In a first-of-its-kind lawsuit, students whose reading skills are below grade level are suing the state of Michigan and their school district. If successful, the lawsuit could spawn others nationwide.
Students are suing the state of Michigan and their Detroit-area school district for violating their “right to read.”
The class-action lawsuit appears to be the first of its kind, and potentially signals a new wave of civil rights litigation in the United States to enforce laws intended to boost academic achievement, education law experts say.
The American Civil Liberties Union of Michigan filed what it has dubbed the “right to read” lawsuit on behalf of the nearly 1,000 students in the impoverished district.
Two-thirds of 4th-graders and three-quarters of 7th-graders in the Highland Park school district are not proficient on state reading tests; 90 percent of 12th-graders fail the reading portion of the final state test administered in high school, according to the complaint. Nearly 100 percent of the district’s students are African-American.
“A child who cannot read will be disenfranchised in our society and economy for a lifetime,” said ACLU of Michigan executive director Kary Moss in a written statement explaining the case. The lawsuit follows a “careful process of investigation that has made clear that none of those [education officials] charged with the care of these children … have done their jobs.”
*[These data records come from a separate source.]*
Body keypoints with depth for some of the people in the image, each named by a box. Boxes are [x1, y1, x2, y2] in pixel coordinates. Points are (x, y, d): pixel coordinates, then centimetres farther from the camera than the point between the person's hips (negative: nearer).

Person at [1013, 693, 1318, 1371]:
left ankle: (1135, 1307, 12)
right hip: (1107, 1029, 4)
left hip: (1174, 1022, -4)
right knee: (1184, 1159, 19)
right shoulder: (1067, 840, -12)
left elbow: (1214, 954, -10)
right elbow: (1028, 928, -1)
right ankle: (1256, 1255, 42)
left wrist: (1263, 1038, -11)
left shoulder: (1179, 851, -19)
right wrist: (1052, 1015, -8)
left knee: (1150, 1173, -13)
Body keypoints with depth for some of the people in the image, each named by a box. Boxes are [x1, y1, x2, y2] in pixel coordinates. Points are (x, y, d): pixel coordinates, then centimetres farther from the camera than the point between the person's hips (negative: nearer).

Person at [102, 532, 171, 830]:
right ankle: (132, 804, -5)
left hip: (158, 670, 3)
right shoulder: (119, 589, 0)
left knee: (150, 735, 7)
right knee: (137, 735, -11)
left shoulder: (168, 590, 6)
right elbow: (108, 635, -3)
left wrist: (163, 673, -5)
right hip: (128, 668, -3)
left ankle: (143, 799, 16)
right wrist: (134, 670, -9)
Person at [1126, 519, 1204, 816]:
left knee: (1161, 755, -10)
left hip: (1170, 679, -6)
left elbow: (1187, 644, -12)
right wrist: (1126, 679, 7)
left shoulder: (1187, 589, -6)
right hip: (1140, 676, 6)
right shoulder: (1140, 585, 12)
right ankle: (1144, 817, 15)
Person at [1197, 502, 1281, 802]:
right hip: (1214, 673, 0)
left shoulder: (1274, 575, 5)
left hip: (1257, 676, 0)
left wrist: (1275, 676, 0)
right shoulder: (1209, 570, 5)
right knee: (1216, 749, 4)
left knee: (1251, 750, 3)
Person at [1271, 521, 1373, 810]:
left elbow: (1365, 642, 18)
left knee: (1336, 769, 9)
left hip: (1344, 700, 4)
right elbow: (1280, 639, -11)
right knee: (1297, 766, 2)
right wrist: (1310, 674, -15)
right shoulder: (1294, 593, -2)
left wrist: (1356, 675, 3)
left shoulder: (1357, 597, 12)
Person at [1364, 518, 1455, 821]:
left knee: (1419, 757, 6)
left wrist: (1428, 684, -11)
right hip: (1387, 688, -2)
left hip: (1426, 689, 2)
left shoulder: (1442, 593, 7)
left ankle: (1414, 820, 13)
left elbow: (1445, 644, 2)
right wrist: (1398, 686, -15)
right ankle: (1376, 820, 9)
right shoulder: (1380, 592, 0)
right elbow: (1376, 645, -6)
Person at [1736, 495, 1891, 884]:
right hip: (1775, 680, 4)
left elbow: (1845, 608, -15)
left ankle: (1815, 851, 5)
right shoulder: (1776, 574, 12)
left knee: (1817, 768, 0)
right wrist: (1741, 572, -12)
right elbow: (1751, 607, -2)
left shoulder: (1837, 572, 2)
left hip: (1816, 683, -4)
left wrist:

One of the plaintiffs is a student referred to as S.D. An 8th-grader who has been in the district since 1st grade, his reading proficiency level is at a 3rd-grade level at best, the complaint alleges. Yet he “has never received any individualized reading intervention or remedial instruction from an adult” in the district.
According to state law, students who do not score satisfactorily on state reading tests in 4th or 7th grade “shall be provided special assistance” to bring skills to grade level within 12 months.